7 thoughts on “Episode Twenty – Tamara is shunned by Jehovah’s Witnesses”

  1. Thank you Tamara. Touching story. I really understand, being going thru some stuff with my jw family(third generation) ; I am way older than you: hang on, keep going. It will just get better. Thank you for your courage ! Thank you for your testimony, thank you for your children and for yourself ! You deserve respect and happiness ! I am on the other coast of the country !

  2. My dearest Tamara: It is with the utmost respect that I send you my love and support..I resigned, versus being fired..So, my family, looks at me as a traitor. But I am a veryyyyyy HAPPY TRAITOR!!! …I am your new sister. I know all to well the dehumanizing effects it can have on your soul. Please feel free to email me for FULL emotional support. May the Angels of Heaven enfold your Lovely Heart with Peace, Strenght & Courage. Hugs…My name is Maria

  3. Yours is a very sad story Tamara. I’m so sorry.💔 I had a lump in my throat for the horrible way your family treated you. That cult stole their souls “in the name of god”.

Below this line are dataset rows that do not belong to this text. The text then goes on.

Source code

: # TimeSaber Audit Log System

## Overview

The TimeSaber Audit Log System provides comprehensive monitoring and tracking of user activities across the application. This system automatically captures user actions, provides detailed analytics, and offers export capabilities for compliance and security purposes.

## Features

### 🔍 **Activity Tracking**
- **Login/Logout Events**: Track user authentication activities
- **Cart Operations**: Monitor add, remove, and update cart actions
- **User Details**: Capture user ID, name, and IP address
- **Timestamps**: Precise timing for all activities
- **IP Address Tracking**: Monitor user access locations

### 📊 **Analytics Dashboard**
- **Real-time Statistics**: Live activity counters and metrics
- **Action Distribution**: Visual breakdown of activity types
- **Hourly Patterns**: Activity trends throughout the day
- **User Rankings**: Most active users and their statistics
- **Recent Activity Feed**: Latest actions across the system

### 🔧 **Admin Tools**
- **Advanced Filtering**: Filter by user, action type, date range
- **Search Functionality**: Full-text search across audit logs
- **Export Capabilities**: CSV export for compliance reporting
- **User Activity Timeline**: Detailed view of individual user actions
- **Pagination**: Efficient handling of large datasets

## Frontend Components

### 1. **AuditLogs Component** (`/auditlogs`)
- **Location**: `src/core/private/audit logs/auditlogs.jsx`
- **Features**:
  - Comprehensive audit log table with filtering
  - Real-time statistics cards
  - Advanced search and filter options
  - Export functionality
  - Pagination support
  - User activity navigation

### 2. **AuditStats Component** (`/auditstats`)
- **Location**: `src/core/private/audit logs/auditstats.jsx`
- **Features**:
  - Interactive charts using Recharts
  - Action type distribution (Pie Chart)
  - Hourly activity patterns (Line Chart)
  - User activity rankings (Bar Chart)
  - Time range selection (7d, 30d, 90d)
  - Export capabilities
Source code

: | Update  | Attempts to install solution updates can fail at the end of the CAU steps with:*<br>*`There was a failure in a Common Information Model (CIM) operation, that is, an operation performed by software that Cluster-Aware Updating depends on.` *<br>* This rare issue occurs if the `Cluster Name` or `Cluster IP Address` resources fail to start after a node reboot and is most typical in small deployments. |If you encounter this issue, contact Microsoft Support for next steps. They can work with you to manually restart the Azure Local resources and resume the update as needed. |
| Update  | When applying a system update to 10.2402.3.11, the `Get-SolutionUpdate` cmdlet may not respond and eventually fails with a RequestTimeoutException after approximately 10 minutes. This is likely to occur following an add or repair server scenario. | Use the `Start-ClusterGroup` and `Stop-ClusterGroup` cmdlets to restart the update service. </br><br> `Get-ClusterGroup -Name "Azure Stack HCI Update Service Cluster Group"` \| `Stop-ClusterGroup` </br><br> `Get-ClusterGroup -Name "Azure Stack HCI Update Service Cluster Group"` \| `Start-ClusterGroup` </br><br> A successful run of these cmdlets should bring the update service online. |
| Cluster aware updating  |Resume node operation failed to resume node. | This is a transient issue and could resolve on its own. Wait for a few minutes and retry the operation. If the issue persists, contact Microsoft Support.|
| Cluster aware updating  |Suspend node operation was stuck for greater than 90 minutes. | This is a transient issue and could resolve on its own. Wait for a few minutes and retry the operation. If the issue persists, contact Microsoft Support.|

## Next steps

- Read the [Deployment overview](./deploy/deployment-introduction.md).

  4. I have never had an experience such as described in SHUNNEDPODCAST since I was raised in a Baptist church. I’m so heartbroken for all of you. When I heard your description of not being at your mama’s burial I was heartbroken. Actually when Daddy died the weather was so bad his body had to be placed in a vault awaiting burial. My older sister was in charge and she never let me know when he was going to be buried. I’m not sure she even attended. Horrible people can be in all religions. She is VERY ACTIVE in her church which is not one like yours. My heart aches for you… and me.

  5. Tamara, it’s 2023 March and I just listened to your story a few minutes ago. I have nothing but love and respect for you. I am heartbroken by the way you were treated. I live in Ontario and it would be an honour to meet you one day. I have never commented on this site and this is the first time I actually came on this site. Your story touched me deep. Love to you and you family.